Expanding Medicaid under the new health care law would do a lot to slash the number of uninsured people, at least in some of the nation’s largest cities, according to a new report.
A review of 14 diverse big cities finds that the cities in states that are expanding the low-income health care program under the Affordable Care Act will see roughly twice the decline in the number of insured compared to cities in states not opting for the expansion, according to an analysis by the Robert Wood Johnson Foundation and the Urban Institute.
Three states are still debating whether to implement the expansion, while 21 have declined it, according to a count from last week by the Kaiser Family Foundation.
The seven cities in states expanding the program will likely see the number of uninsured drop an average 57 percent, while the remaining seven cities will see an average 30 percent drop, the report finds. The projected declines range from 25 percent in Atlanta, Ga., which isn’t expanding, to 66 percent in Detroit, Mich., which is.

## [GIVEN INFORMATION]

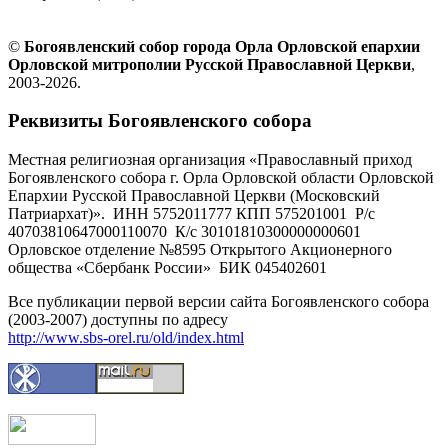
©
Богоявленский собор города Орла Орловской епархии
Орловской митрополии Русской Православной Церкви
,
2003-2026.
Реквизиты Богоявленского собора
Местная религиозная организация «Православный приход
Богоявленского собора г. Орла Орловской области Орловской
Епархии Русской Православной Церкви (Московский
Патриархат)». ИНН 5752011777 КПП 575201001 Р/с
40703810647000110070 К/с 30101810300000000601
Орловское отделение №8595 Открытого Акционерного
общества «Сбербанк России» БИК 045402601
Все публикации первой версии сайта Богоявленского собора
(2003-2007) доступны по адресу
http://www.sbs-orel.ru/old/index.html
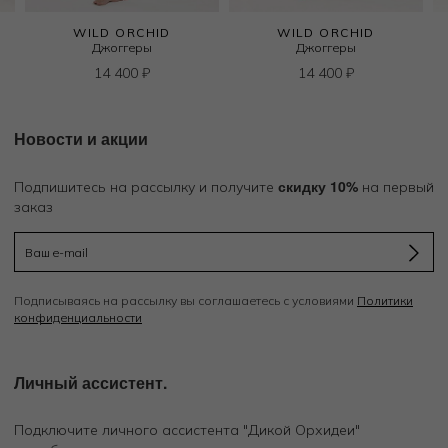
WILD ORCHID
WILD ORCHID
Джоггеры
Джоггеры
14 400
₽
14 400
₽
Новости и акции
скидку 10%
Подпишитесь на рассылку и получите
на первый
заказ
Подписываясь на рассылку вы соглашаетесь с условиями
Политики
конфиденциальности
Личный ассистент.
Подключите личного ассистента "Дикой Орхидеи"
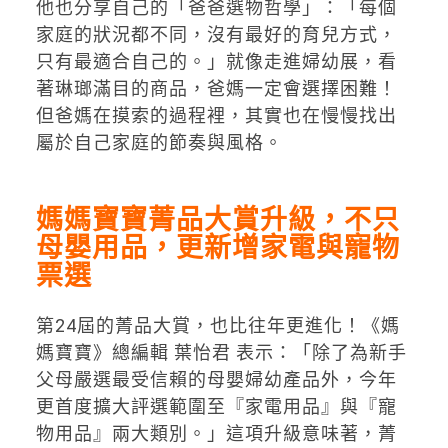
他也分享自己的「爸爸選物哲學」：「每個
家庭的狀況都不同，沒有最好的育兒方式，
只有最適合自己的。」就像走進婦幼展，看
著琳瑯滿目的商品，爸媽一定會選擇困難！
但爸媽在摸索的過程裡，其實也在慢慢找出
屬於自己家庭的節奏與風格。
媽媽寶寶菁品大賞升級，不只
母嬰用品，更新增家電與寵物
票選
第24屆的菁品大賞，也比往年更進化！
《媽
媽寶寶》總編輯 葉怡君 表示：「除了為新手
父母嚴選最受信賴的母嬰婦幼產品外，今年
更首度擴大評選範圍至『家電用品』與『寵
物用品』兩大類別。」這項升級意味著，菁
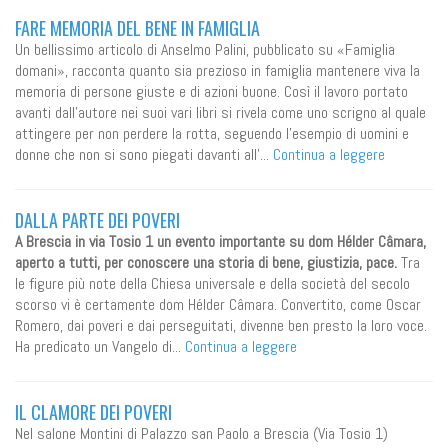
FARE MEMORIA DEL BENE IN FAMIGLIA
Un bellissimo articolo di Anselmo Palini, pubblicato su «Famiglia
domani», racconta quanto sia prezioso in famiglia mantenere viva la
memoria di persone giuste e di azioni buone. Così il lavoro portato
avanti dall'autore nei suoi vari libri si rivela come uno scrigno al quale
attingere per non perdere la rotta, seguendo l'esempio di uomini e
donne che non si sono piegati davanti all'...
Continua a leggere
DALLA PARTE DEI POVERI
A Brescia in via Tosio 1 un evento importante su dom Hélder Câmara,
aperto a tutti, per conoscere una storia di bene, giustizia, pace.
Tra
le figure più note della Chiesa universale e della società del secolo
scorso vi è certamente dom Hélder Câmara. Convertito, come Oscar
Romero, dai poveri e dai perseguitati, divenne ben presto la loro voce.
Ha predicato un Vangelo di...
Continua a leggere
IL CLAMORE DEI POVERI
Nel salone Montini di Palazzo san Paolo a Brescia (Via Tosio 1)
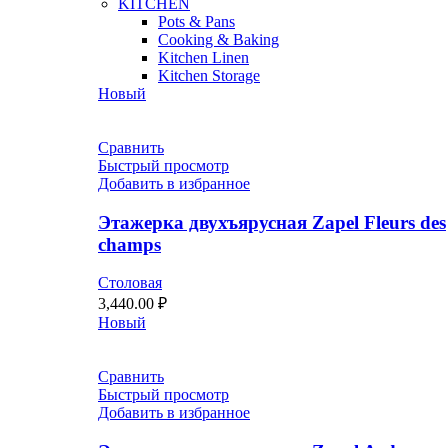
KITCHEN
Pots & Pans
Cooking & Baking
Kitchen Linen
Kitchen Storage
Новый
Сравнить
Быстрый просмотр
Добавить в избранное
Этажерка двухъярусная Zapel Fleurs des
champs
Столовая
3,440.00
₽
Новый
Сравнить
Быстрый просмотр
Добавить в избранное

## [EXERCISE OBJECTIVE]
Please rewrite everything in the Medicaid expansion article from "The seven cities" down to "Mich., which is.", putting "study" in place of "report".

## [TASK RESPONSE]
The seven cities in states expanding the program will likely see the number of uninsured drop an average 57 percent, while the remaining seven cities will see an average 30 percent drop, the study finds. The projected declines range from 25 percent in Atlanta, Ga., which isn’t expanding, to 66 percent in Detroit, Mich., which is.